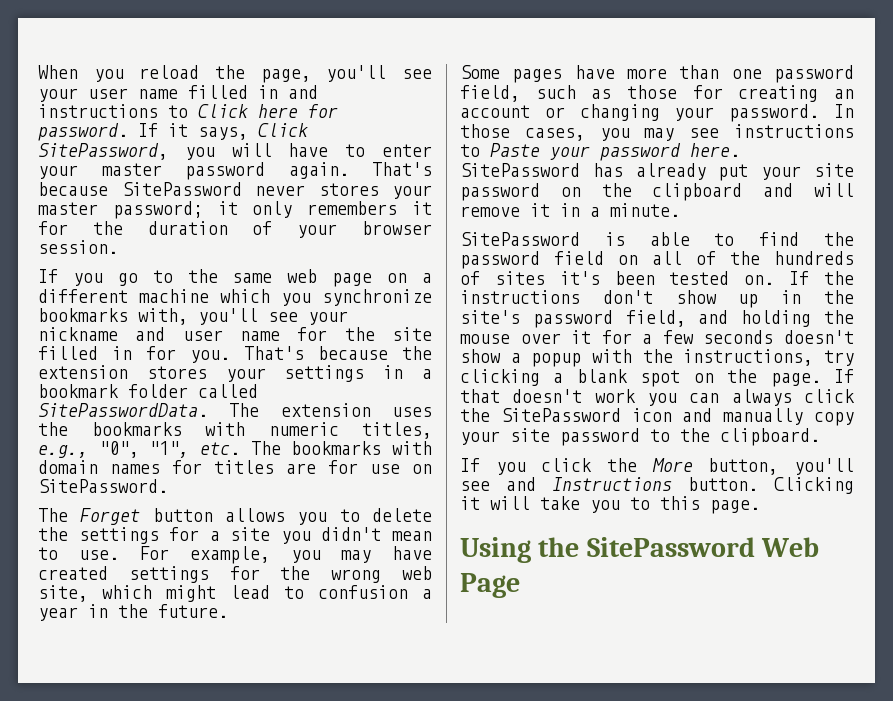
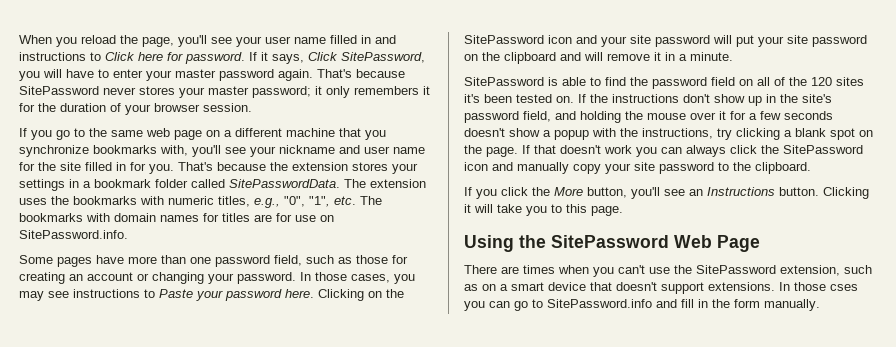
[220,289,270,303] which -> [339,128,361,137] that
[38,479,168,493] [38,508,432,525] [38,527,432,544] [38,546,432,564] [38,566,433,583] [38,585,432,602] [38,604,228,621] SitePassword. // The Forget button allows you to delete the settings for a site you didn't mean to use. For example, you may have created settings for the wrong web site, which might lead to confusion a year in the future. -> [19,230,128,239] SitePassword.info.
[460,163,706,180] SitePassword has already -> [318,289,404,301] [464,35,732,47] Clicking on the SitePassword icon and your site password will
[774,251,854,265] [460,271,480,285] hundreds of -> [811,77,832,86] 120
[506,477,536,491] and -> [689,189,703,196] an
(520, 585) none -> [464,265,872,277] [464,282,858,294] [464,299,820,311] // There are times when you can't use the SitePassword extension, such as on a smart device that doesn't support extensions. In those cses you can go to SitePassword.info and fill in the form manually.

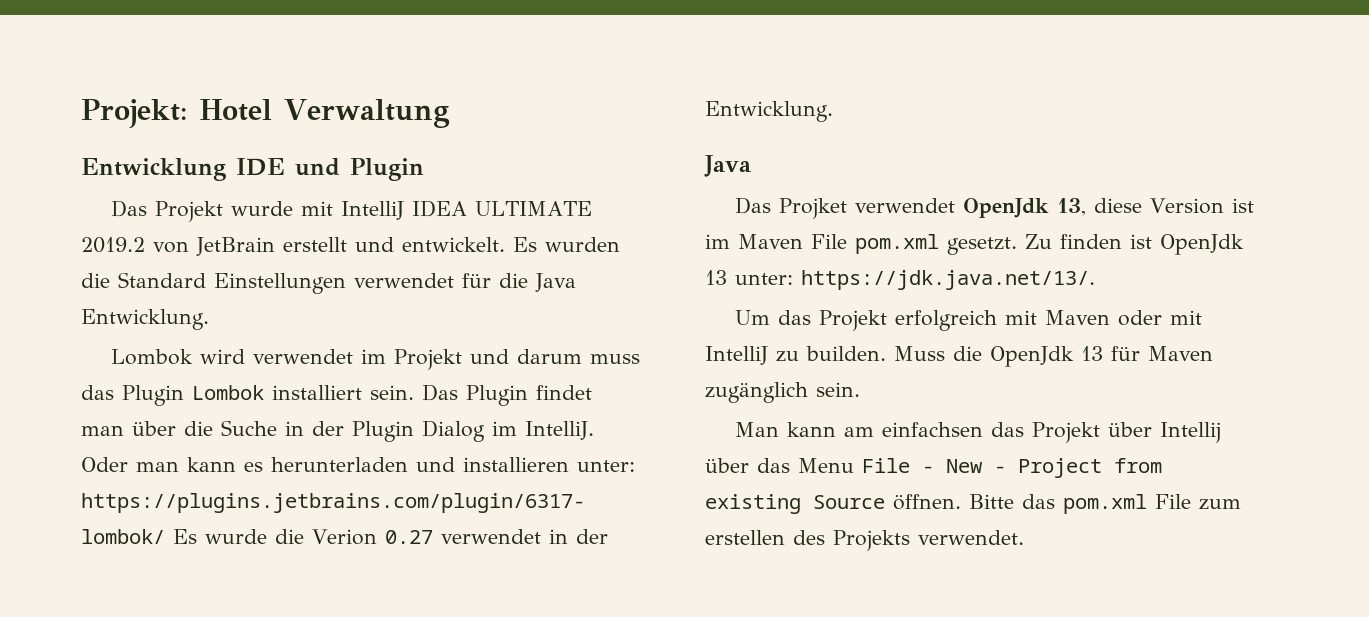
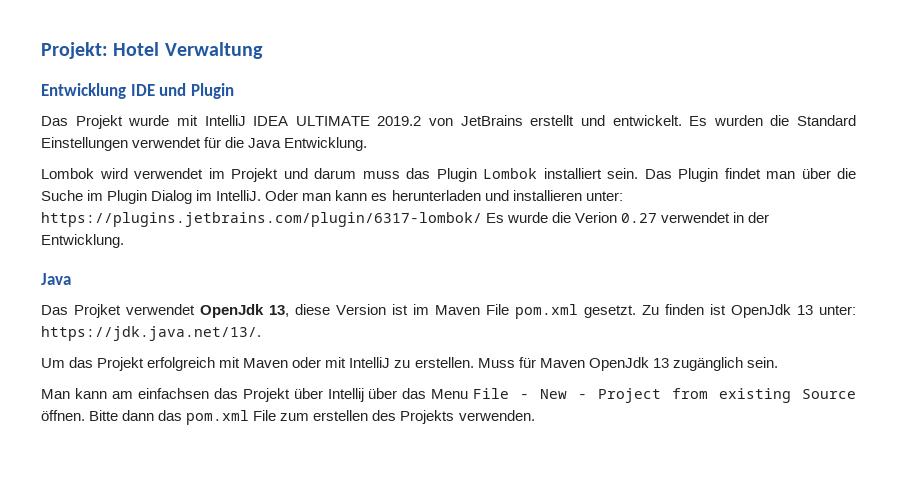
[196,237,275,256] JetBrain -> [460,115,523,126] JetBrains
[285,421,344,436] in der -> [87,190,104,201] im
[806,346,1213,367] builden. Muss die OpenJdk 13 für Maven -> [414,357,669,371] erstellen. Muss für Maven OpenJdk 13
(1014, 501) none -> [122,410,155,421] dann
[918,530,1024,545] verwendet. -> [458,410,535,421] verwenden.

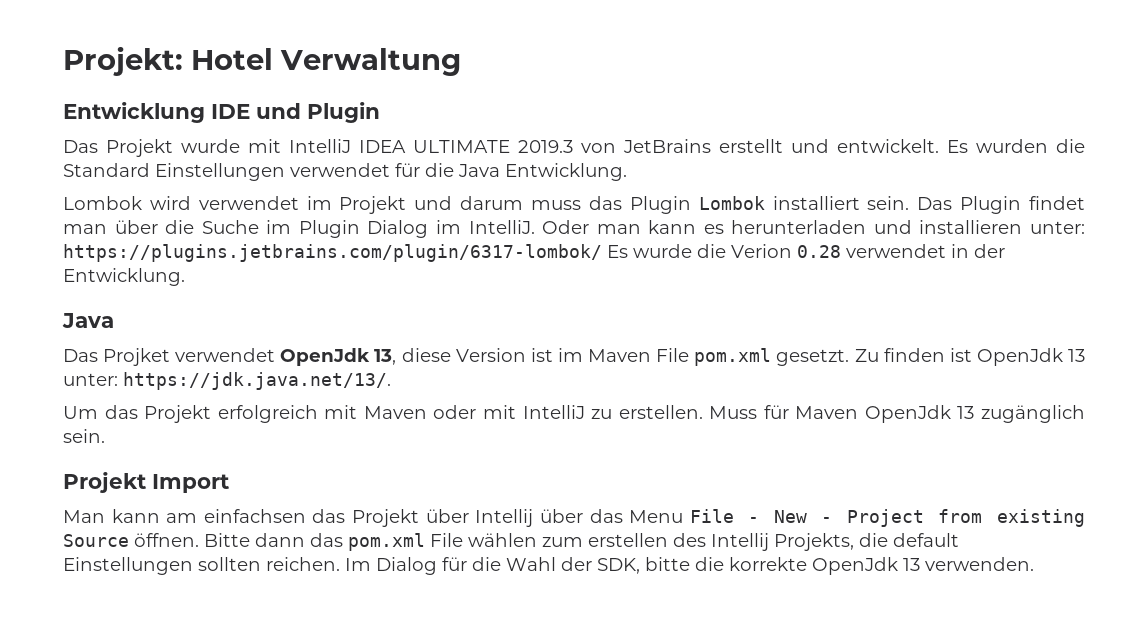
[377,116,422,126] 2019.2 -> [518,140,573,153] 2019.3
[621,213,658,223] 0.27 -> [797,245,841,258] 0.28
(778, 362) none -> [63,472,229,493] // Projekt Import
(277, 415) none -> [468,533,537,547] wählen
[400,410,455,424] Projekts -> [711,533,959,551] [63,557,920,575] Intellij Projekts, die default Einstellungen sollten reichen. Im Dialog für die Wahl der SDK, bitte die korrekte OpenJdk 13

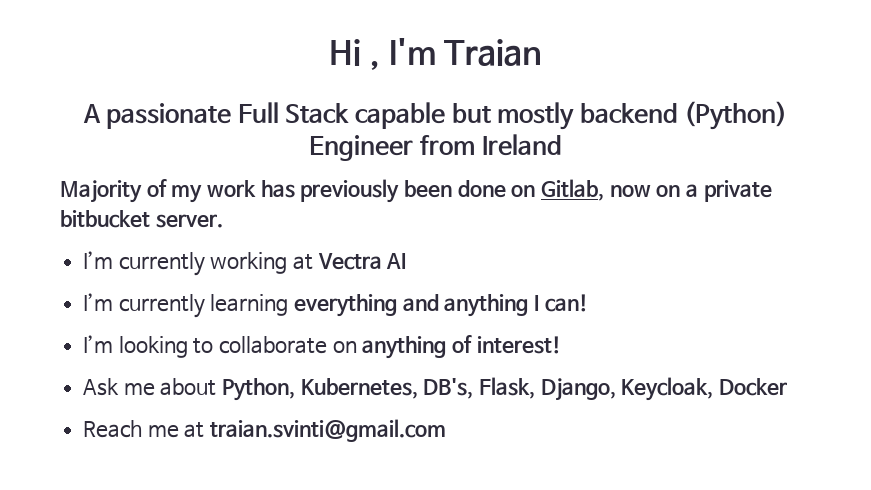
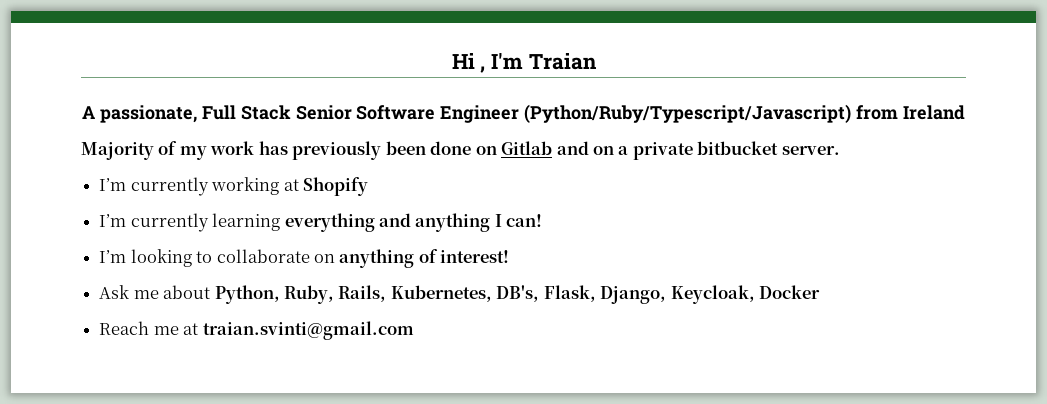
[106,103,232,129] passionate -> [99,105,197,123] passionate,
[355,101,788,130] [309,135,414,161] capable but mostly backend (Python) Engineer -> [295,104,852,123] Senior Software Engineer (Python/Ruby/Typescript/Javascript)
[540,179,651,201] Gitlab, now -> [501,141,589,155] Gitlab and
[317,253,407,270] Vectra AI -> [302,177,368,196] Shopify
(296, 389) none -> [283,285,387,304] Ruby, Rails,

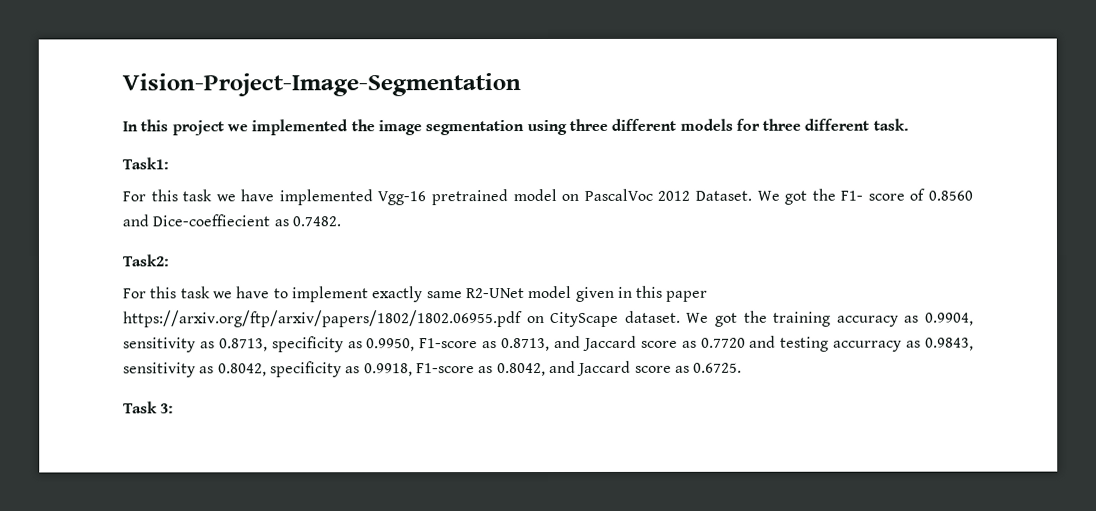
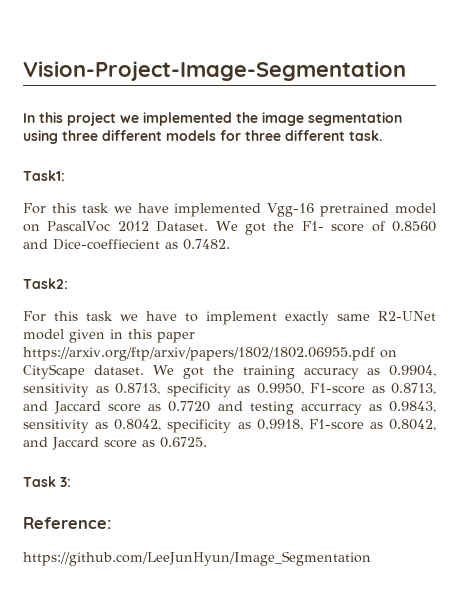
(175, 408) none -> [23,517,112,529] [23,551,371,566] // Reference: // https://github.com/LeeJunHyun/Image_Segmentation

━━━━━━━━━━

- **TASK ITEM**: Without changing a word, restate the listing above; the pictures stay out.

- **ANSWER FOR THE TASK**:
[220,289,270,303] which -> [339,128,361,137] that
[38,479,168,493] [38,508,432,525] [38,527,432,544] [38,546,432,564] [38,566,433,583] [38,585,432,602] [38,604,228,621] SitePassword. // The Forget button allows you to delete the settings for a site you didn't mean to use. For example, you may have created settings for the wrong web site, which might lead to confusion a year in the future. -> [19,230,128,239] SitePassword.info.
[460,163,706,180] SitePassword has already -> [318,289,404,301] [464,35,732,47] Clicking on the SitePassword icon and your site password will
[774,251,854,265] [460,271,480,285] hundreds of -> [811,77,832,86] 120
[506,477,536,491] and -> [689,189,703,196] an
(520, 585) none -> [464,265,872,277] [464,282,858,294] [464,299,820,311] // There are times when you can't use the SitePassword extension, such as on a smart device that doesn't support extensions. In those cses you can go to SitePassword.info and fill in the form manually.

[196,237,275,256] JetBrain -> [460,115,523,126] JetBrains
[285,421,344,436] in der -> [87,190,104,201] im
[806,346,1213,367] builden. Muss die OpenJdk 13 für Maven -> [414,357,669,371] erstellen. Muss für Maven OpenJdk 13
(1014, 501) none -> [122,410,155,421] dann
[918,530,1024,545] verwendet. -> [458,410,535,421] verwenden.

[377,116,422,126] 2019.2 -> [518,140,573,153] 2019.3
[621,213,658,223] 0.27 -> [797,245,841,258] 0.28
(778, 362) none -> [63,472,229,493] // Projekt Import
(277, 415) none -> [468,533,537,547] wählen
[400,410,455,424] Projekts -> [711,533,959,551] [63,557,920,575] Intellij Projekts, die default Einstellungen sollten reichen. Im Dialog für die Wahl der SDK, bitte die korrekte OpenJdk 13

[106,103,232,129] passionate -> [99,105,197,123] passionate,
[355,101,788,130] [309,135,414,161] capable but mostly backend (Python) Engineer -> [295,104,852,123] Senior Software Engineer (Python/Ruby/Typescript/Javascript)
[540,179,651,201] Gitlab, now -> [501,141,589,155] Gitlab and
[317,253,407,270] Vectra AI -> [302,177,368,196] Shopify
(296, 389) none -> [283,285,387,304] Ruby, Rails,

(175, 408) none -> [23,517,112,529] [23,551,371,566] // Reference: // https://github.com/LeeJunHyun/Image_Segmentation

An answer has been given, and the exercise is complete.